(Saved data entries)
----
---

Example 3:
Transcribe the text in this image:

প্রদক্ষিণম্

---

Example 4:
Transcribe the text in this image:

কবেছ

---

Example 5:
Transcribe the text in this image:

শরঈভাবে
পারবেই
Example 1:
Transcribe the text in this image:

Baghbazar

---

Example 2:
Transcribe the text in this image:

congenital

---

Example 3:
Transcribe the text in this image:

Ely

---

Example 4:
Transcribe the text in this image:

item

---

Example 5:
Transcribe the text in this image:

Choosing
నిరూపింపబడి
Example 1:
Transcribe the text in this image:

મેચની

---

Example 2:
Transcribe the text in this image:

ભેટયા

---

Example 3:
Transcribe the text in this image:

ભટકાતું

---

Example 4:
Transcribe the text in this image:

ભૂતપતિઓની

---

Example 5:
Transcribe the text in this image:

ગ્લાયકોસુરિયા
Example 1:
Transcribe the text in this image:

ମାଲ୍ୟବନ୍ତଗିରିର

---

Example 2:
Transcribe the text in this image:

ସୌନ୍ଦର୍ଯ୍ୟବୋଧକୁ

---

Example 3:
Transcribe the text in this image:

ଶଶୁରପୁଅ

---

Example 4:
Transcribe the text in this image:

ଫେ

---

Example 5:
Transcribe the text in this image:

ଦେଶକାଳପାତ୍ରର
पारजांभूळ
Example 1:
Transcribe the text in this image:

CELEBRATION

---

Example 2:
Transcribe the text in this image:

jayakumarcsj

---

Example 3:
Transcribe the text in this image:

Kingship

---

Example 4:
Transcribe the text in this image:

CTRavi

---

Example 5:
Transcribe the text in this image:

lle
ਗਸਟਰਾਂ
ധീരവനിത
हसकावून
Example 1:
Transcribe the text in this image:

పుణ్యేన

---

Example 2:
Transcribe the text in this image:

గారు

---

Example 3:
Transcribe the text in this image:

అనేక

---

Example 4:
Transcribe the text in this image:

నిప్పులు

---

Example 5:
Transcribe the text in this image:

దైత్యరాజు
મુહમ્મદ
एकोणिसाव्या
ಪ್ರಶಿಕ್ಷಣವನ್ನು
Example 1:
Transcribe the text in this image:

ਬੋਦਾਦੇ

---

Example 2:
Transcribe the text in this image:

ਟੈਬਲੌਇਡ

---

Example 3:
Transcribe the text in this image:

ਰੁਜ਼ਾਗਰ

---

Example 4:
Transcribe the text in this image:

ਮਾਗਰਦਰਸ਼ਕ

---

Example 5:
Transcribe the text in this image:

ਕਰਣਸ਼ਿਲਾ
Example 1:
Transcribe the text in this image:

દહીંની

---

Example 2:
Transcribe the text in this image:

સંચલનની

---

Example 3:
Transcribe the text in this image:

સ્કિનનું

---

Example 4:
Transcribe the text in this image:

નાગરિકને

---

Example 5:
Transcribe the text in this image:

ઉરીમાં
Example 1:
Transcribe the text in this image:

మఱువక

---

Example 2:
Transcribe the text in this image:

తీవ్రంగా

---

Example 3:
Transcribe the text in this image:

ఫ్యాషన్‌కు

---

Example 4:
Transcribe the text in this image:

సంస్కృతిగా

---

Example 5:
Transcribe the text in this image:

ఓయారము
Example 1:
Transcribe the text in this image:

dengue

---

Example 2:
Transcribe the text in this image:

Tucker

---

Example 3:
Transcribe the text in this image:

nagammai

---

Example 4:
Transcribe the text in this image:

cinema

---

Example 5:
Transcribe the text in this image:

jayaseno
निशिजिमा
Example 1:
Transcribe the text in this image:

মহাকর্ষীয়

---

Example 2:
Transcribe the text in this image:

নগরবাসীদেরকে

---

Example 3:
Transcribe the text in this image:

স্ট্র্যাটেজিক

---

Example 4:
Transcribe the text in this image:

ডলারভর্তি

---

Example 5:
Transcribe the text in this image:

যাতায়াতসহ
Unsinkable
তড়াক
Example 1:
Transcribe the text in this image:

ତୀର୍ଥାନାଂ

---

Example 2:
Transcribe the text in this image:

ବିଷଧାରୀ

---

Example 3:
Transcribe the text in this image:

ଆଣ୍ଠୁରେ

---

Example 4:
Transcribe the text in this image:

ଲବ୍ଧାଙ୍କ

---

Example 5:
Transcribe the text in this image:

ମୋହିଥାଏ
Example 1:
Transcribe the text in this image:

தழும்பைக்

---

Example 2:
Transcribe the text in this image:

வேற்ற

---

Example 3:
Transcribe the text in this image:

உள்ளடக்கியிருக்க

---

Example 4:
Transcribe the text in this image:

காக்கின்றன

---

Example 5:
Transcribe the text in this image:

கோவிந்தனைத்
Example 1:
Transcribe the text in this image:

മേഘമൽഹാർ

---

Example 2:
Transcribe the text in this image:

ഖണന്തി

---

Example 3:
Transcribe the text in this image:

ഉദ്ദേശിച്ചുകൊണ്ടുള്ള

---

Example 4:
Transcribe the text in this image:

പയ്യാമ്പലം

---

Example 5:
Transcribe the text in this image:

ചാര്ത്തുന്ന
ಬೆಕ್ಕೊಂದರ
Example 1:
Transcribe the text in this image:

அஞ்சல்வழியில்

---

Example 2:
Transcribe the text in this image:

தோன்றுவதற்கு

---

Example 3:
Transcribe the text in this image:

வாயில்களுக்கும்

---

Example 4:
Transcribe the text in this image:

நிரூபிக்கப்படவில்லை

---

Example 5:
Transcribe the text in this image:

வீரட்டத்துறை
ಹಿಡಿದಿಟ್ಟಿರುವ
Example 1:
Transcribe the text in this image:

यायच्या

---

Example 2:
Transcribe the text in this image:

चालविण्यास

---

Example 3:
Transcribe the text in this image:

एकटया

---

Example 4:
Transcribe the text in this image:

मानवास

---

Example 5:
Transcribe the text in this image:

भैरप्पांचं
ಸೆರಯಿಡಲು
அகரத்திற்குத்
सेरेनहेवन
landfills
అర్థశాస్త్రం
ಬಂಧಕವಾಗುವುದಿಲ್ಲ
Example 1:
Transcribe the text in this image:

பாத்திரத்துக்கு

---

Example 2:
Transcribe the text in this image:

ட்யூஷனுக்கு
----
▶ [About this task]
Set every record down again, exactly as given.

▶ [Answer]
---

Example 3:
Transcribe the text in this image:

প্রদক্ষিণম্

---

Example 4:
Transcribe the text in this image:

কবেছ

---

Example 5:
Transcribe the text in this image:

শরঈভাবে
পারবেই
Example 1:
Transcribe the text in this image:

Baghbazar

---

Example 2:
Transcribe the text in this image:

congenital

---

Example 3:
Transcribe the text in this image:

Ely

---

Example 4:
Transcribe the text in this image:

item

---

Example 5:
Transcribe the text in this image:

Choosing
నిరూపింపబడి
Example 1:
Transcribe the text in this image:

મેચની

---

Example 2:
Transcribe the text in this image:

ભેટયા

---

Example 3:
Transcribe the text in this image:

ભટકાતું

---

Example 4:
Transcribe the text in this image:

ભૂતપતિઓની

---

Example 5:
Transcribe the text in this image:

ગ્લાયકોસુરિયા
Example 1:
Transcribe the text in this image:

ମାଲ୍ୟବନ୍ତଗିରିର

---

Example 2:
Transcribe the text in this image:

ସୌନ୍ଦର୍ଯ୍ୟବୋଧକୁ

---

Example 3:
Transcribe the text in this image:

ଶଶୁରପୁଅ

---

Example 4:
Transcribe the text in this image:

ଫେ

---

Example 5:
Transcribe the text in this image:

ଦେଶକାଳପାତ୍ରର
पारजांभूळ
Example 1:
Transcribe the text in this image:

CELEBRATION

---

Example 2:
Transcribe the text in this image:

jayakumarcsj

---

Example 3:
Transcribe the text in this image:

Kingship

---

Example 4:
Transcribe the text in this image:

CTRavi

---

Example 5:
Transcribe the text in this image:

lle
ਗਸਟਰਾਂ
ധീരവനിത
हसकावून
Example 1:
Transcribe the text in this image:

పుణ్యేన

---

Example 2:
Transcribe the text in this image:

గారు

---

Example 3:
Transcribe the text in this image:

అనేక

---

Example 4:
Transcribe the text in this image:

నిప్పులు

---

Example 5:
Transcribe the text in this image:

దైత్యరాజు
મુહમ્મદ
एकोणिसाव्या
ಪ್ರಶಿಕ್ಷಣವನ್ನು
Example 1:
Transcribe the text in this image:

ਬੋਦਾਦੇ

---

Example 2:
Transcribe the text in this image:

ਟੈਬਲੌਇਡ

---

Example 3:
Transcribe the text in this image:

ਰੁਜ਼ਾਗਰ

---

Example 4:
Transcribe the text in this image:

ਮਾਗਰਦਰਸ਼ਕ

---

Example 5:
Transcribe the text in this image:

ਕਰਣਸ਼ਿਲਾ
Example 1:
Transcribe the text in this image:

દહીંની

---

Example 2:
Transcribe the text in this image:

સંચલનની

---

Example 3:
Transcribe the text in this image:

સ્કિનનું

---

Example 4:
Transcribe the text in this image:

નાગરિકને

---

Example 5:
Transcribe the text in this image:

ઉરીમાં
Example 1:
Transcribe the text in this image:

మఱువక

---

Example 2:
Transcribe the text in this image:

తీవ్రంగా

---

Example 3:
Transcribe the text in this image:

ఫ్యాషన్‌కు

---

Example 4:
Transcribe the text in this image:

సంస్కృతిగా

---

Example 5:
Transcribe the text in this image:

ఓయారము
Example 1:
Transcribe the text in this image:

dengue

---

Example 2:
Transcribe the text in this image:

Tucker

---

Example 3:
Transcribe the text in this image:

nagammai

---

Example 4:
Transcribe the text in this image:

cinema

---

Example 5:
Transcribe the text in this image:

jayaseno
निशिजिमा
Example 1:
Transcribe the text in this image:

মহাকর্ষীয়

---

Example 2:
Transcribe the text in this image:

নগরবাসীদেরকে

---

Example 3:
Transcribe the text in this image:

স্ট্র্যাটেজিক

---

Example 4:
Transcribe the text in this image:

ডলারভর্তি

---

Example 5:
Transcribe the text in this image:

যাতায়াতসহ
Unsinkable
তড়াক
Example 1:
Transcribe the text in this image:

ତୀର୍ଥାନାଂ

---

Example 2:
Transcribe the text in this image:

ବିଷଧାରୀ

---

Example 3:
Transcribe the text in this image:

ଆଣ୍ଠୁରେ

---

Example 4:
Transcribe the text in this image:

ଲବ୍ଧାଙ୍କ

---

Example 5:
Transcribe the text in this image:

ମୋହିଥାଏ
Example 1:
Transcribe the text in this image:

தழும்பைக்

---

Example 2:
Transcribe the text in this image:

வேற்ற

---

Example 3:
Transcribe the text in this image:

உள்ளடக்கியிருக்க

---

Example 4:
Transcribe the text in this image:

காக்கின்றன

---

Example 5:
Transcribe the text in this image:

கோவிந்தனைத்
Example 1:
Transcribe the text in this image:

മേഘമൽഹാർ

---

Example 2:
Transcribe the text in this image:

ഖണന്തി

---

Example 3:
Transcribe the text in this image:

ഉദ്ദേശിച്ചുകൊണ്ടുള്ള

---

Example 4:
Transcribe the text in this image:

പയ്യാമ്പലം

---

Example 5:
Transcribe the text in this image:

ചാര്ത്തുന്ന
ಬೆಕ್ಕೊಂದರ
Example 1:
Transcribe the text in this image:

அஞ்சல்வழியில்

---

Example 2:
Transcribe the text in this image:

தோன்றுவதற்கு

---

Example 3:
Transcribe the text in this image:

வாயில்களுக்கும்

---

Example 4:
Transcribe the text in this image:

நிரூபிக்கப்படவில்லை

---

Example 5:
Transcribe the text in this image:

வீரட்டத்துறை
ಹಿಡಿದಿಟ್ಟಿರುವ
Example 1:
Transcribe the text in this image:

यायच्या

---

Example 2:
Transcribe the text in this image:

चालविण्यास

---

Example 3:
Transcribe the text in this image:

एकटया

---

Example 4:
Transcribe the text in this image:

मानवास

---

Example 5:
Transcribe the text in this image:

भैरप्पांचं
ಸೆರಯಿಡಲು
அகரத்திற்குத்
सेरेनहेवन
landfills
అర్థశాస్త్రం
ಬಂಧಕವಾಗುವುದಿಲ್ಲ
Example 1:
Transcribe the text in this image:

பாத்திரத்துக்கு

---

Example 2:
Transcribe the text in this image:

ட்யூஷனுக்கு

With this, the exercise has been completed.